Question #1: What is the proper role of government? — An appropriate answer should be, or close to: Our Founders were clear that government was to reflect the will of the people. It is the people who give government its authority.

Question #2: As an elected public official, you will be required to take an oath to uphold and preserve the Constitution of the United States. When was the last time you took a serious look at the Constitution? Can you identify one or two areas where the Constitution is being violated today?

Question #3: What are your views about public debt. What is your opinion of using debt and how it should be paid off. –An appropriate answer should be, or close to: Our Forefathers warned about debt; it should be paid by the generation that created it!

Question #4: What is your view on unalienable rights stated by Jefferson in the Declaration. –An appropriate answer should be, or close to: These are rights given by our Creator. They cannot be taken by man without coming under the judgement of God. This will tell you much about a candidate’s philosophy and even values.

Question #5: Share your thoughts on: Our Constitution was made only for a moral and religious people.

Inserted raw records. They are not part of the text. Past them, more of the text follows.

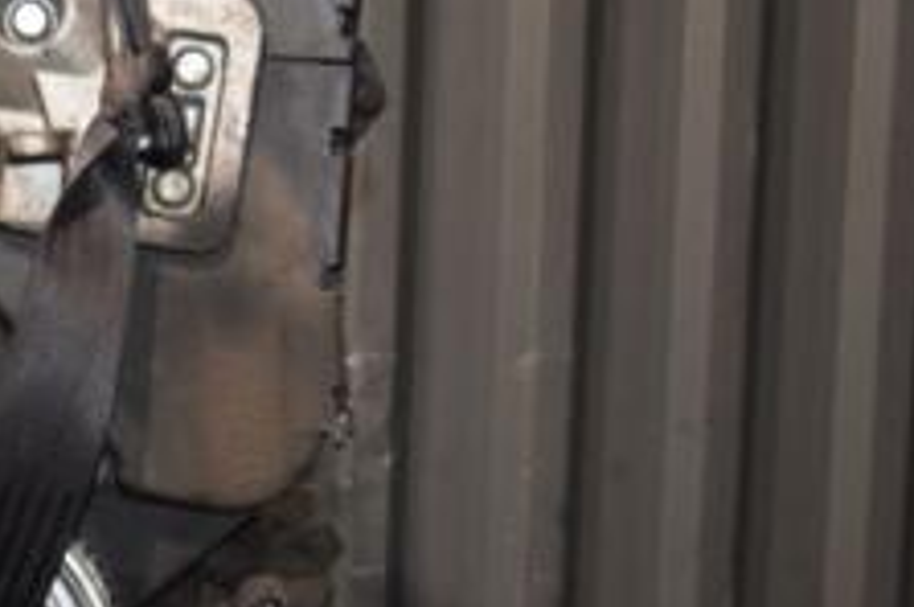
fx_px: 2459
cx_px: -25
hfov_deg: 20.3
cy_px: 386
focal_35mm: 97
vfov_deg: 14.0
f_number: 5
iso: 800
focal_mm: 24
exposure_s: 1/60
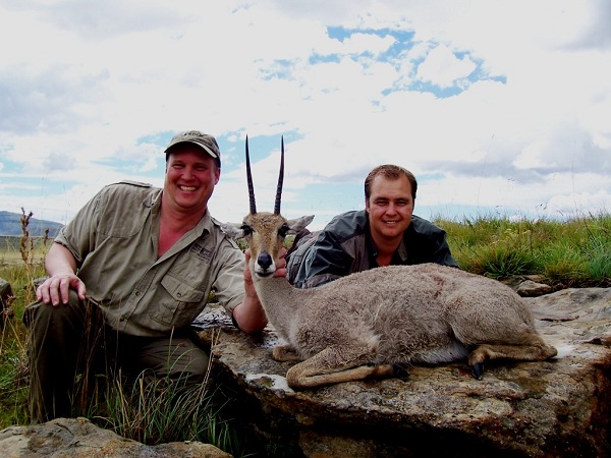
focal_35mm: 34
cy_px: 229
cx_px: 306
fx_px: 600
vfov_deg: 41.8
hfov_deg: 54.0
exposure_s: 1/500
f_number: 5.6
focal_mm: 5.6
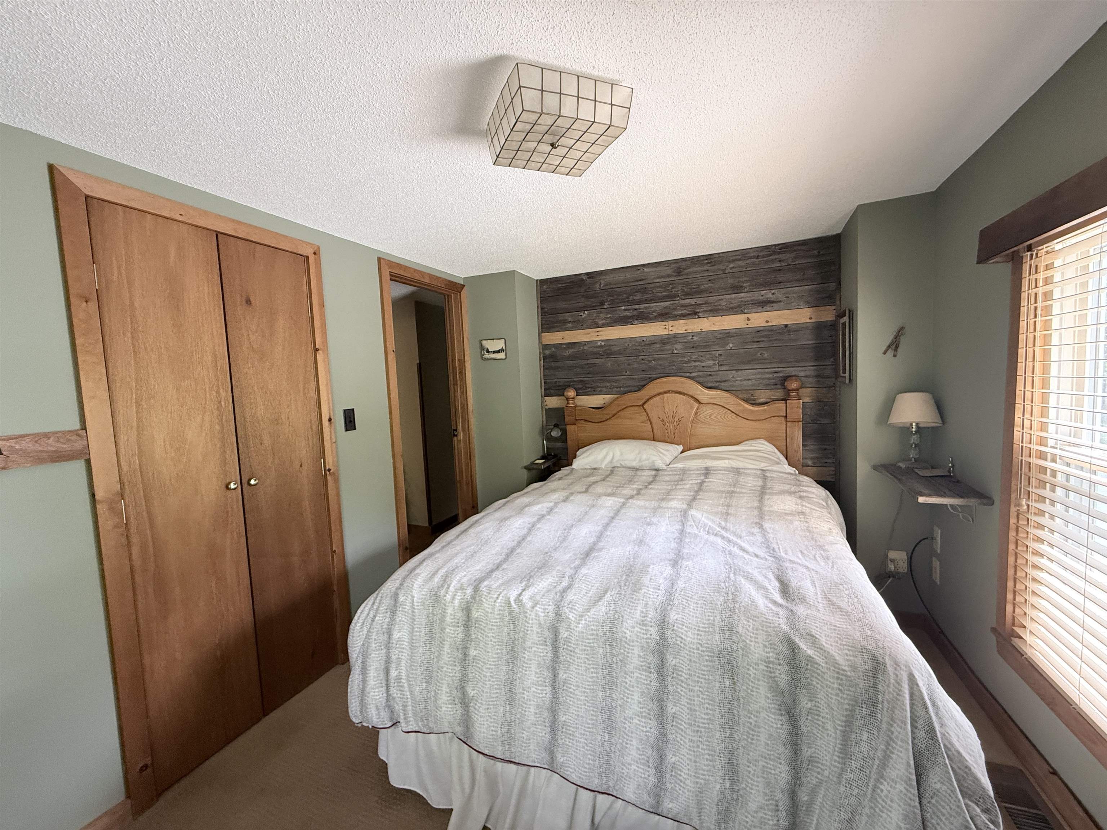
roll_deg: +2.6
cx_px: 554
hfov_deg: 102.1
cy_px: 415
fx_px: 448
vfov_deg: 85.7
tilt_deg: -3.8
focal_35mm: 14
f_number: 2.2
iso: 320
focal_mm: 2.22
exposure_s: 1/99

It is wholly inadequate to the government of any other. –An appropriate answer should be, or close to: Solutions to America’s domestic problems should be based on morality and virtue. Definitely not political philosophy.

Question #6: This is a BIG ONE and make certain it is answered clearly by the candidate. Please give an example or two of verifiable evidence in your life where your beliefs, as stated above, can be seen or measured by your speech and acts.
As a nation, we seem to have misplaced the truth that government derives its powers by consent of the governed; by We The People. So very many elected officials clearly appear to have misplaced, or outright ignored, that our Forefathers sought for elected office those who would represent the citizens first, not their own careers, and they would accomplish such as “Servant Leaders.”